- [What is being asked] Convert the lines below into a two-column CSV headed field and value, with one row per line, each entry in double quotes and any line breaks replaced by spaces. Leave the picture out.

Dataset items
====================
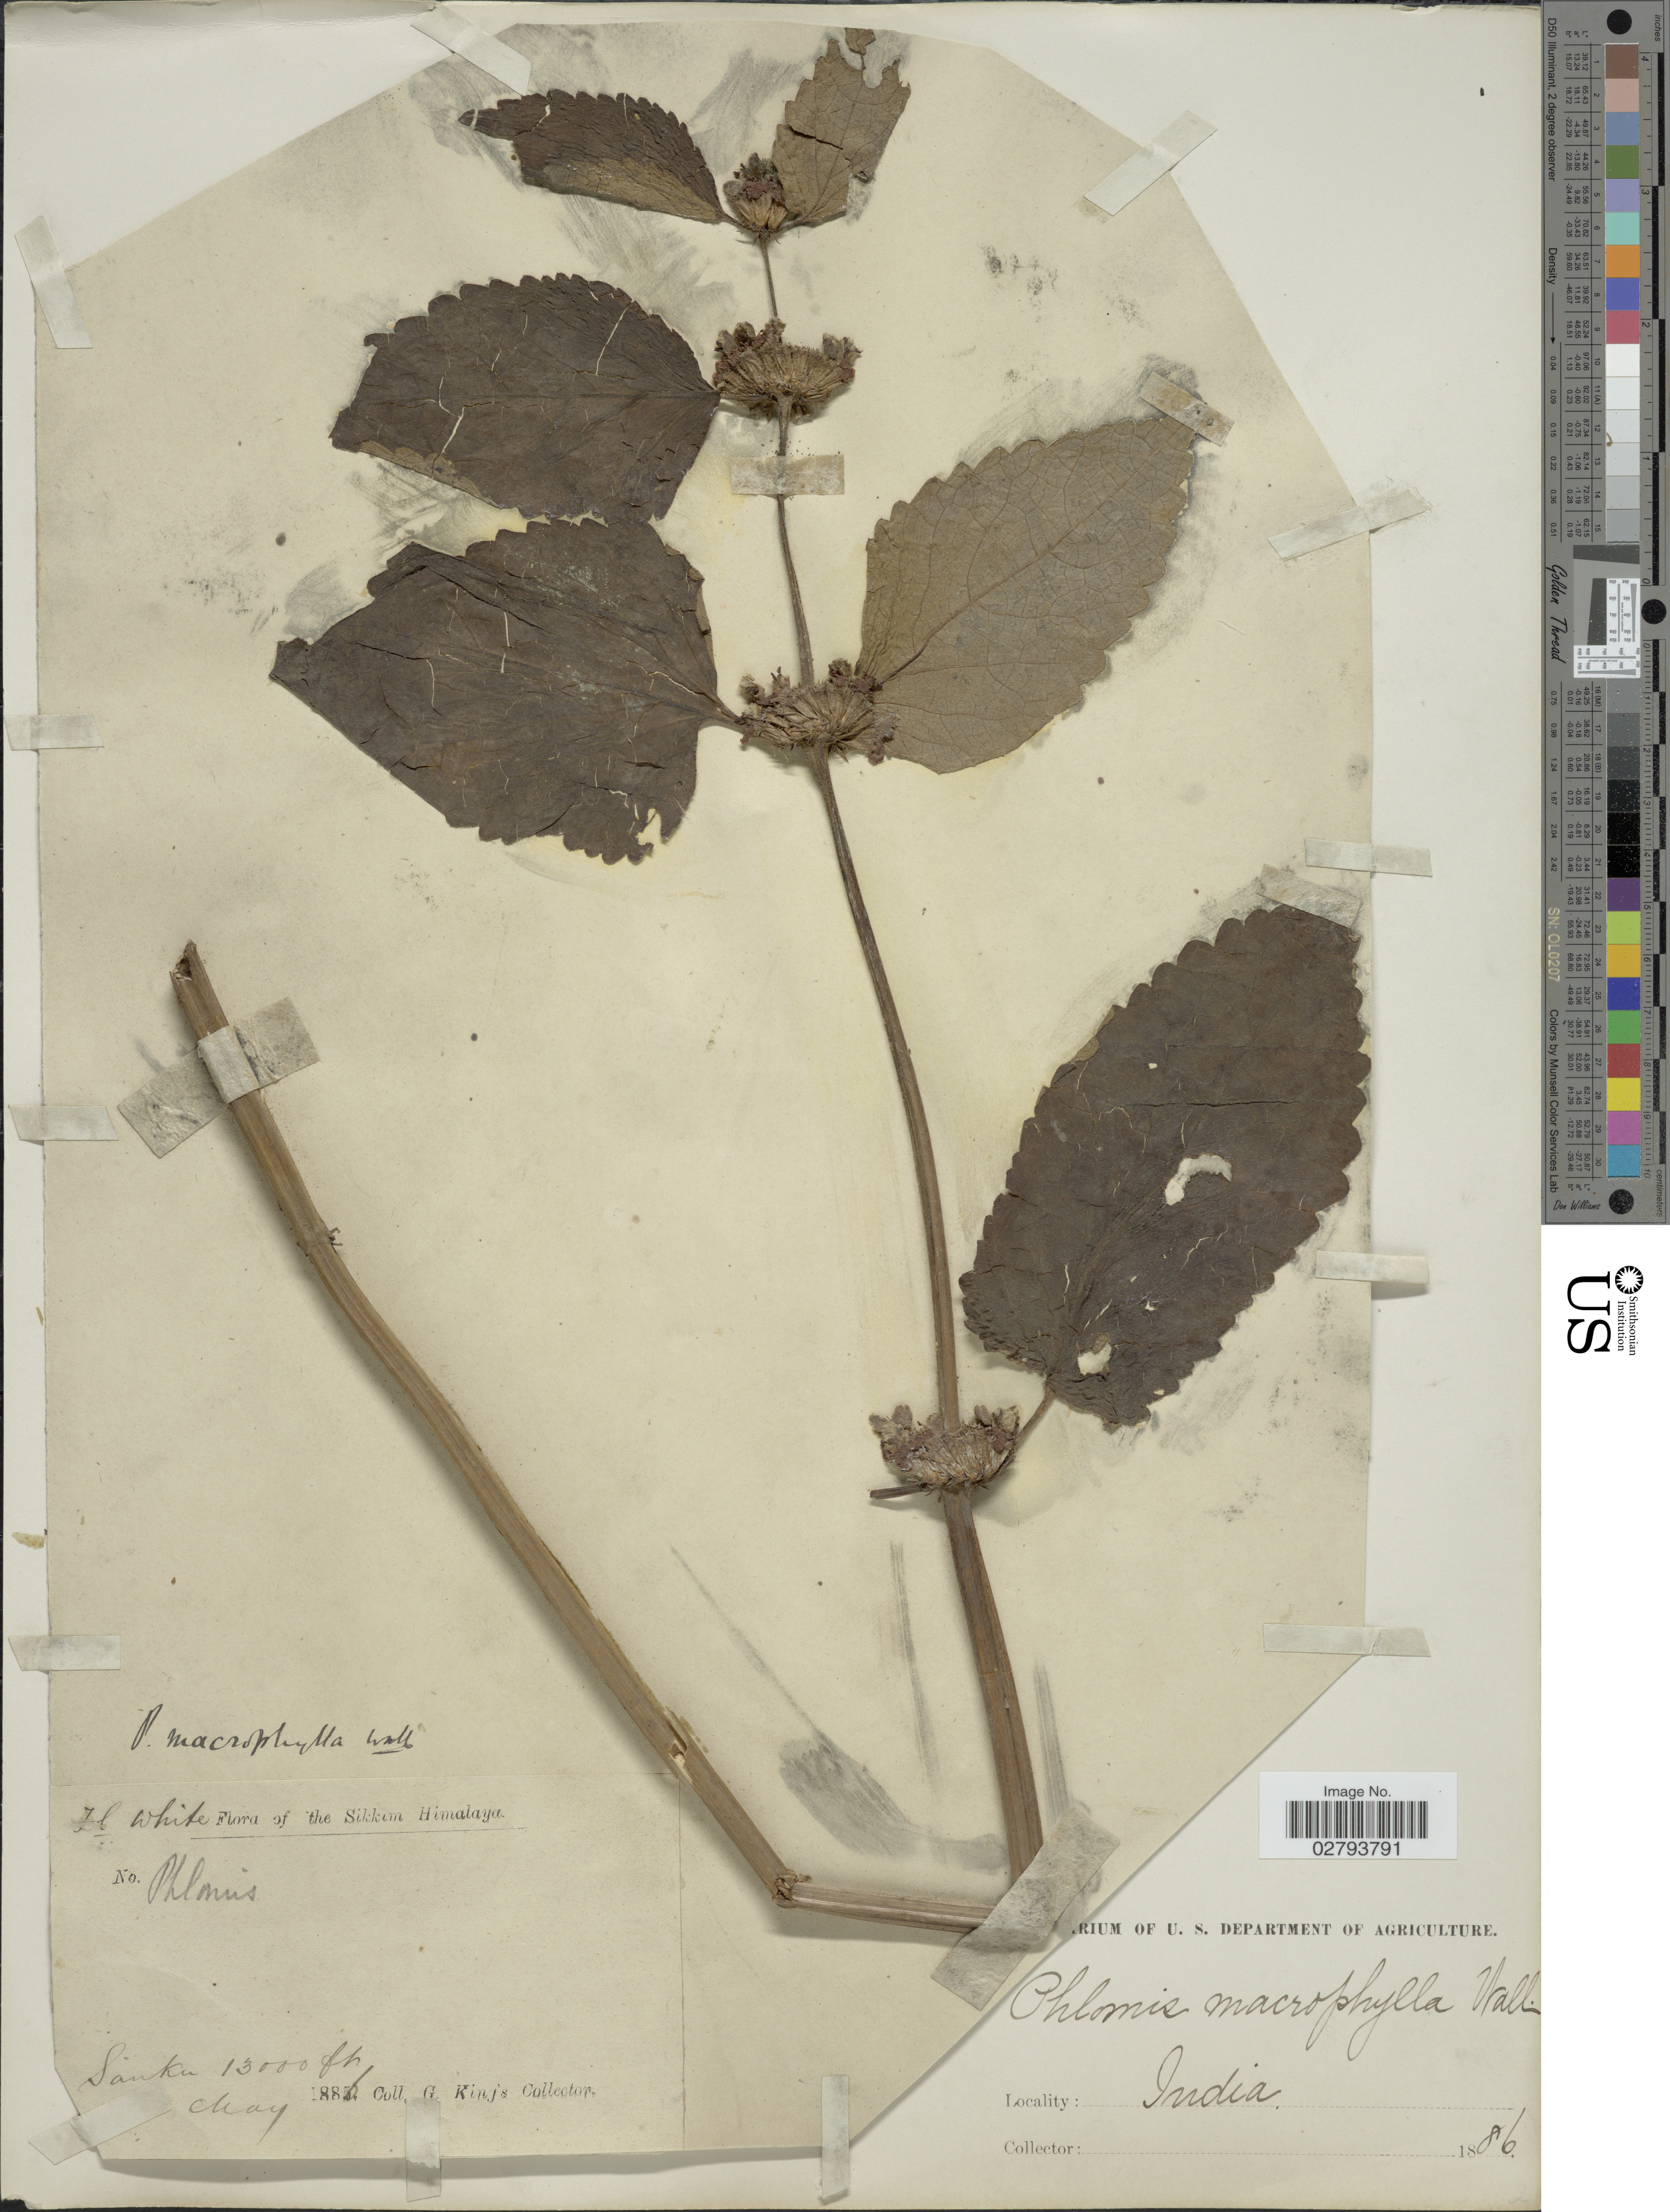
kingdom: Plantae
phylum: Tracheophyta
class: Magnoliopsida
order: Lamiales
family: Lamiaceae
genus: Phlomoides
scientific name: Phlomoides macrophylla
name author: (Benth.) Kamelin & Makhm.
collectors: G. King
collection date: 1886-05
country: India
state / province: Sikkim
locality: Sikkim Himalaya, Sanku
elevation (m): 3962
====================
- [Output for this exercise]
field,value
"kingdom:","Plantae"
"phylum:","Tracheophyta"
"class:","Magnoliopsida"
"order:","Lamiales"
"family:","Lamiaceae"
"genus:","Phlomoides"
"scientific name:","Phlomoides macrophylla"
"name author:","(Benth.) Kamelin & Makhm."
"collectors:","G. King"
"collection date:","1886-05"
"country:","India"
"state / province:","Sikkim"
"locality:","Sikkim Himalaya, Sanku"
"elevation (m):","3962"